Todos
los domingos acudía a misa de nueve y media. Porque luego había que preparar la
comida para todos los suyos y arreglar la casa y las horas no daban más de sí.
Y es que ni en los festivos se permitía descansar.
Era
sorprendente ver a ese pequeño cuerpo, tan frágil y encorvado, no detenerse
nunca y permanecer siempre atareado, siempre activo y siempre sonriente mientras realizaba la compra del día, las tareas domésticas, o llevaba a los
nietos del colegio a las actividades, de las actividades al parque y del parque
a casa.
Siempre
ocupada, siempre apresurada y siempre aferrada a aquel viejo bolso en el que,
como si fuera el de la mismísima Mary Poppins, transportaba toda una vida. Un
bolso en el que se podía encontrar la compra del día, los libros y juguetes de
los nietos, recados de los hijos y sobre todo presentes y alegría para todos.
Y
siempre atareada, siempre radiante, aunque cada vez más menuda.
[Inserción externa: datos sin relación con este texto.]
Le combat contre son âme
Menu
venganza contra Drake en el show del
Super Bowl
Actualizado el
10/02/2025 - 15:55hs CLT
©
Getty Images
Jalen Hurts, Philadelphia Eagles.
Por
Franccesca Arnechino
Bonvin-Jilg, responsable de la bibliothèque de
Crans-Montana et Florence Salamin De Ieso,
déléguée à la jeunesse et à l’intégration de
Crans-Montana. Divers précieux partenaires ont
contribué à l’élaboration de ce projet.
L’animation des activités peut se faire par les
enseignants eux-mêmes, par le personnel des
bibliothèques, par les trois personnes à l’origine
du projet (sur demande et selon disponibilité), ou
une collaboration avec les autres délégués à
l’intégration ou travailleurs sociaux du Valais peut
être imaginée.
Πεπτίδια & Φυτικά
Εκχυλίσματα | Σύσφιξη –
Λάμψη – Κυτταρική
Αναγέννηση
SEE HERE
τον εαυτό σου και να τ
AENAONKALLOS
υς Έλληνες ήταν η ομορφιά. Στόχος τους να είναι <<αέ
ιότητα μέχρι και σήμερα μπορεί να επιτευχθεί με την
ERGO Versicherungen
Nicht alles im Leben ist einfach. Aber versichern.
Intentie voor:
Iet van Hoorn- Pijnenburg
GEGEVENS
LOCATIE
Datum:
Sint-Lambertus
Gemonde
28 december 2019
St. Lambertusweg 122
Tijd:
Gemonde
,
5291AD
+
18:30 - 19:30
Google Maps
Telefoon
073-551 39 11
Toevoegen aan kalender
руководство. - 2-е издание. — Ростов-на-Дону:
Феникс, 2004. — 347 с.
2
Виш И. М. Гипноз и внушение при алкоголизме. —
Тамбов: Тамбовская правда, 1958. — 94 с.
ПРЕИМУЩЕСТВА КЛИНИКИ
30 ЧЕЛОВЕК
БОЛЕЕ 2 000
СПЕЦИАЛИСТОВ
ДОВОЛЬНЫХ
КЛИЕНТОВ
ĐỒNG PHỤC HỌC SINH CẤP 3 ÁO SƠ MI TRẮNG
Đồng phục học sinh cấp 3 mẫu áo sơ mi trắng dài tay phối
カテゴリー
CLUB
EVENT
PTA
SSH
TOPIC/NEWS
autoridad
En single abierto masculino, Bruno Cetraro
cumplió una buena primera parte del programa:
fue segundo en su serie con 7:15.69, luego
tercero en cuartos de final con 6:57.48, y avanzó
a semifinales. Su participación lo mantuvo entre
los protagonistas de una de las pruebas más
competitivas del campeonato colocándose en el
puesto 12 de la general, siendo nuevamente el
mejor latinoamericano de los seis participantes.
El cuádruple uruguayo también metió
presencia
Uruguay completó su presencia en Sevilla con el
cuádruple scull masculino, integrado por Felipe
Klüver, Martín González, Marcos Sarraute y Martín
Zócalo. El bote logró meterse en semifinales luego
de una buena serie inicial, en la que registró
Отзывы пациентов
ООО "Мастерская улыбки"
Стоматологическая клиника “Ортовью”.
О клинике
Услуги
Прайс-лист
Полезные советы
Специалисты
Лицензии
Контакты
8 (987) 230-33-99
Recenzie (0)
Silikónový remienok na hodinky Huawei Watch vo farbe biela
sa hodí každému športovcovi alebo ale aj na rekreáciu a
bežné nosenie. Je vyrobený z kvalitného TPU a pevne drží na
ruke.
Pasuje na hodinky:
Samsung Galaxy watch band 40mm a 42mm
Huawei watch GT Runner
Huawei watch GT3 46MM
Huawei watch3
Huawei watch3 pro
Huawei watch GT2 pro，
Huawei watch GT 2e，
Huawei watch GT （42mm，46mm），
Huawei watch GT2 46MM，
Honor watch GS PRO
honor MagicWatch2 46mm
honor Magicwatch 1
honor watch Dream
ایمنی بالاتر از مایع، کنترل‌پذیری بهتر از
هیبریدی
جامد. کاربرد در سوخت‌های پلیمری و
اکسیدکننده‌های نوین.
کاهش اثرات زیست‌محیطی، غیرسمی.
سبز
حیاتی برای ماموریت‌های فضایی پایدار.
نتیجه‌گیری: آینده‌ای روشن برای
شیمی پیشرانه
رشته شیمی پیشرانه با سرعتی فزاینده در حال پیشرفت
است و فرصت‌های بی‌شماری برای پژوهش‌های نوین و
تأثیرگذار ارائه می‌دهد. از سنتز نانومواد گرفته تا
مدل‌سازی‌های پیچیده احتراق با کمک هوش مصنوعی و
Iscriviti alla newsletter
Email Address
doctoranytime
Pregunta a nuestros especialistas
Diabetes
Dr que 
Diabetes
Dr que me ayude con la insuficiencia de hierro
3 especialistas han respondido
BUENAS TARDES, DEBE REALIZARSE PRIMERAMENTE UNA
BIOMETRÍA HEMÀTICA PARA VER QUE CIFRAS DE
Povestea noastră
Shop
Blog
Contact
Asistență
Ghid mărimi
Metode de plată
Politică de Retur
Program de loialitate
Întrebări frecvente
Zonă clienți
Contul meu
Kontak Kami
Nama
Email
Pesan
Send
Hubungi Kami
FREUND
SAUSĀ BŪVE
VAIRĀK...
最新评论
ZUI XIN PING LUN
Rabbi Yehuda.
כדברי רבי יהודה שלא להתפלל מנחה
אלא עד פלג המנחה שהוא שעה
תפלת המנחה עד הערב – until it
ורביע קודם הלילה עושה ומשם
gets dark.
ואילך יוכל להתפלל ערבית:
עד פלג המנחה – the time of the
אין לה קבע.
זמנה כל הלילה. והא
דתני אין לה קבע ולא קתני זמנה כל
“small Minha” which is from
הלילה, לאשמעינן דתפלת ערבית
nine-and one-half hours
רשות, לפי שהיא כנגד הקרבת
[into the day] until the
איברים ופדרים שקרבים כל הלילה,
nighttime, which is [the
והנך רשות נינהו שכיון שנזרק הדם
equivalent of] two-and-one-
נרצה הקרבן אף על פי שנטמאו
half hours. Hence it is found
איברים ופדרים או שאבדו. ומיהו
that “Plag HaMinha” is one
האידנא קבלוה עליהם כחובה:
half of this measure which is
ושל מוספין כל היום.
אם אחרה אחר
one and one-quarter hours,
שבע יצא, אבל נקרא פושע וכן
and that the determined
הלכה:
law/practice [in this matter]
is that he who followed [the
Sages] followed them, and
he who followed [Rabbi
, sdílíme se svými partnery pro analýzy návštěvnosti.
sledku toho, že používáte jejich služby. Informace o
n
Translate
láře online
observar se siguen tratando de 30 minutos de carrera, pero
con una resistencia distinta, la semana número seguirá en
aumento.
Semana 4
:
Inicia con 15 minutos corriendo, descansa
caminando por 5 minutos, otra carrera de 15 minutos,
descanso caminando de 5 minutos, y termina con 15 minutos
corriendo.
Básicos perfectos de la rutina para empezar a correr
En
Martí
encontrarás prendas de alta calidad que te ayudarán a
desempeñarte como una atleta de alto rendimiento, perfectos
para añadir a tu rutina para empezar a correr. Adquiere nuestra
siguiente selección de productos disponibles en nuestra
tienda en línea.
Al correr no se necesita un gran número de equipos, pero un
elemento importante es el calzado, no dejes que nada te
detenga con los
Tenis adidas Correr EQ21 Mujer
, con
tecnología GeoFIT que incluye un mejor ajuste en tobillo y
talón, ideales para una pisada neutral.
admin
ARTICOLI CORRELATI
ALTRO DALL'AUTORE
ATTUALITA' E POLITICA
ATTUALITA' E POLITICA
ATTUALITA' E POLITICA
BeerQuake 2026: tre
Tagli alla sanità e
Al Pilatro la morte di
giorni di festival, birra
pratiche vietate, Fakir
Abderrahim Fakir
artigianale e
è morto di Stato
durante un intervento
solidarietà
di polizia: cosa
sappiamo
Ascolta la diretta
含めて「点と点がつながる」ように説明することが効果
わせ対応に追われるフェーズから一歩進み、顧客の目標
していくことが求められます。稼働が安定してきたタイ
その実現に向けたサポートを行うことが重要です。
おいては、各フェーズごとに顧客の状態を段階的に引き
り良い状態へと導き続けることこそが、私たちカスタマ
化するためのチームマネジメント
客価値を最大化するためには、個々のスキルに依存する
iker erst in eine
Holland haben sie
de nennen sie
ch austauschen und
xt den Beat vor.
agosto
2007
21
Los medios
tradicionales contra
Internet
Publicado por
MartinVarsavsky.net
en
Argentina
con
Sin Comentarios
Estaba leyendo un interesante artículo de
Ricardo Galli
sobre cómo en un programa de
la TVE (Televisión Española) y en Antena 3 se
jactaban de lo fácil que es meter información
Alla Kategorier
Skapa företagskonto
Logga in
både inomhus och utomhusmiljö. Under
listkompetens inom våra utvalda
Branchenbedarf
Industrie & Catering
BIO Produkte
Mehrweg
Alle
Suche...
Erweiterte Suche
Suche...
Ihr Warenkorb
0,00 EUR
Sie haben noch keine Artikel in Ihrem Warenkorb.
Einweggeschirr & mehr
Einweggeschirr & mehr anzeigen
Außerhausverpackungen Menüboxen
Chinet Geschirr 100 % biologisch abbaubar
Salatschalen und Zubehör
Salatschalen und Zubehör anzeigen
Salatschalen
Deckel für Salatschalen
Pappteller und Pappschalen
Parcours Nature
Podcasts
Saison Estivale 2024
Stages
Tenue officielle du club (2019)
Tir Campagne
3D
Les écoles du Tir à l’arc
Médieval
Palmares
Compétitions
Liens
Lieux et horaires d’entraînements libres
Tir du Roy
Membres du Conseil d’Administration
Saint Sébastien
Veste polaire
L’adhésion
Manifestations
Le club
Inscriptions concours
Sobre todo en
los últimos años en los que la vida le había desgastado varios centímetros de
su ya pequeña estatura. Aunque eso no solo no había conseguido enlentecerla,
sino que parecía que con su diminuta talla cada día estaba más activa y
acelerada.
Y
tan afanosa y apurada estaba que un día, con las prisas, se dejó olvidado su
ajado y gastado cuerpo en una silla, como quien se deja un viejo abrigo
descuidado. Y se fue camino de la otra vida sonriente, ufana, sin percatarse
del olvido, dispuesta a enfrentarse a nuevos quehaceres y a atender a todo
aquel que pudiera necesitarla. Y de las cenizas de la muerte surgió el ángel
que siempre había estado escondido en aquel menudo y ajetreado cuerpo.